O
TIRA-GOSTO
Berdoaldo
Fonseca, o Fonsecão, ganhava a vida numa espelunca de final de rua na Vila dos
Mosquitos. Muito franco, mantinha uma clientela razoável, tratando cada freguês
com casca e tudo. Entretanto, ninguém o
levava a sério. Comiam e bebiam se divertindo naquele antro, provocando de
propósito as agressões nada sérias do botequeiro que tinha uma mania antiga:
não admitia ser contrariado.

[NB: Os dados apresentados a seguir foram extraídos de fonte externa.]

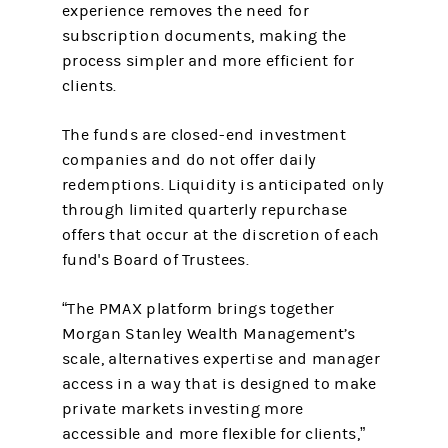
experience removes the need for
subscription documents, making the
process simpler and more efficient for
clients.
The funds are closed-end investment
companies and do not offer daily
redemptions. Liquidity is anticipated only
through limited quarterly repurchase
offers that occur at the discretion of each
fund's Board of Trustees.
“The PMAX platform brings together
Morgan Stanley Wealth Management’s
scale, alternatives expertise and manager
access in a way that is designed to make
private markets investing more
accessible and more flexible for clients,”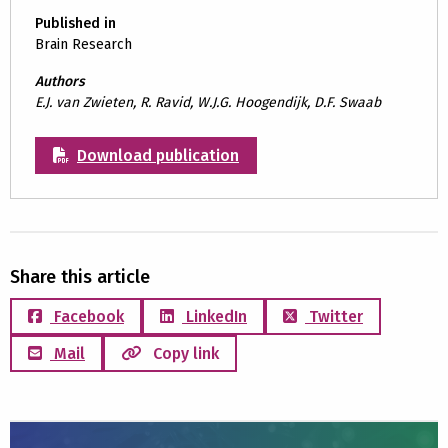
Published in
Brain Research
Authors
E.J. van Zwieten, R. Ravid, W.J.G. Hoogendijk, D.F. Swaab
Download publication
Share this article
Facebook
LinkedIn
Twitter
Mail
Copy link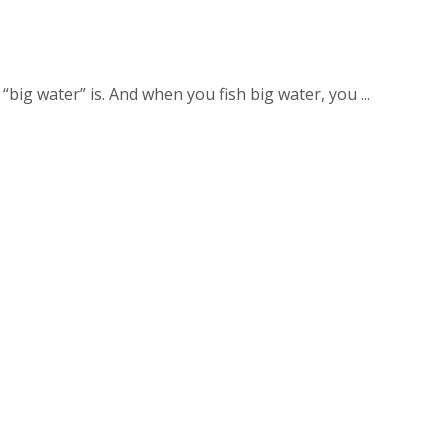
big water” is. And when you fish big water, you ...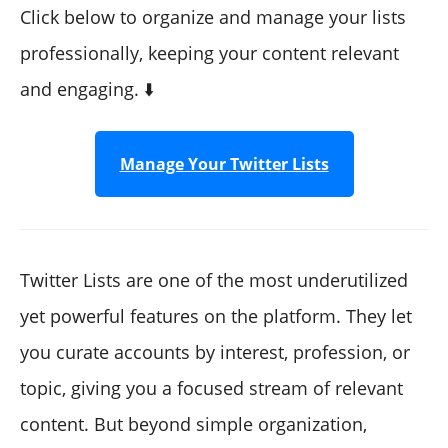
"How to join a Twitter list"
Click below to organize and manage your lists
What is Twitter list limit? How many accounts can I
professionally, keeping your content relevant
add on Twitter Lists?
and engaging. ⬇️
"Can you search for Twitter lists?"
"Twitter list finder"
"Twitter list manager"
Manage Your Twitter Lists
"Best Twitter lists to follow"
"How do Twitter lists work?"
"Why are Twitter lists useful?"
Twitter Lists are one of the most underutilized
yet powerful features on the platform. They let
you curate accounts by interest, profession, or
topic, giving you a focused stream of relevant
content. But beyond simple organization,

Sua palavra devia sempre prevalecer. A turma
contestava suas afirmativas só para vê-lo irritado, sustentando com veemência a
sua afirmativa.
Naquele dia, chega o Bodão. Cumprimenta a turma com uma
saudação generalizada. Pede logo uma cachaça acompanhada:
-
Solta um pingão aí e um naco desta carne velha de mais de uma semana.
O
Fonsecão foi providenciar o pedido, não sem antes soltar uma meia dúzia de
palavrões.
Bodão
bebeu a pinga, ergueu o pedaço de carne até a altura das ventas. Farejou o
tira-gosto... Olhou em volta e dirigiu-se ao botequeiro:
-
Olha, Fonsecão, esta carniça aqui eu não como, não! Tá passada há mais de três
dias.
- Cê
besta, Bodão. Foi feita hoje. Acabou de sair do fogo. Já vi que ocê não tá
acostumado a comer carne.
O
tira-gosto rodou o nariz da turma e todos reafirmaram o seu mau cheiro.
O
Fonsecão não admitia. Pegou o naco de carne, farejou-o e deu seu parecer:
-
Novinho, novinho. Eu mesmo vou comer pro’cês verem, cambada de sem-vergonhas.
Comeu.
Em seguida saiu em direção ao banheiro, tampando a boca com a mão. De fora
ouviu-se o barulho do descomer do petisco. Voltou reafirmando a prestabilidade
da carne:
- Tá
boa, sim! Eu é que estou com o bucho meio enfastiado, desde aquela festa da
padroeira.
Por
insistência da turma, jogou a carne(iça) na rua em frente. Um cachorro magro
que passava aproximou-se, farejou de longe os três pedaços do tira-gosto e
foi-se embora, caudabaixo.
Meia hora mais tarde
- o Mané Cebola foi quem viu – um gatão rajado achou aquilo lá no mesmo lugar. Farejou,
rapou terra encobrindo cada um dos nacos de carne. Olhou em volta e retirou-se a
passos lentos com a pose de quem tinha cumprido o seu dever.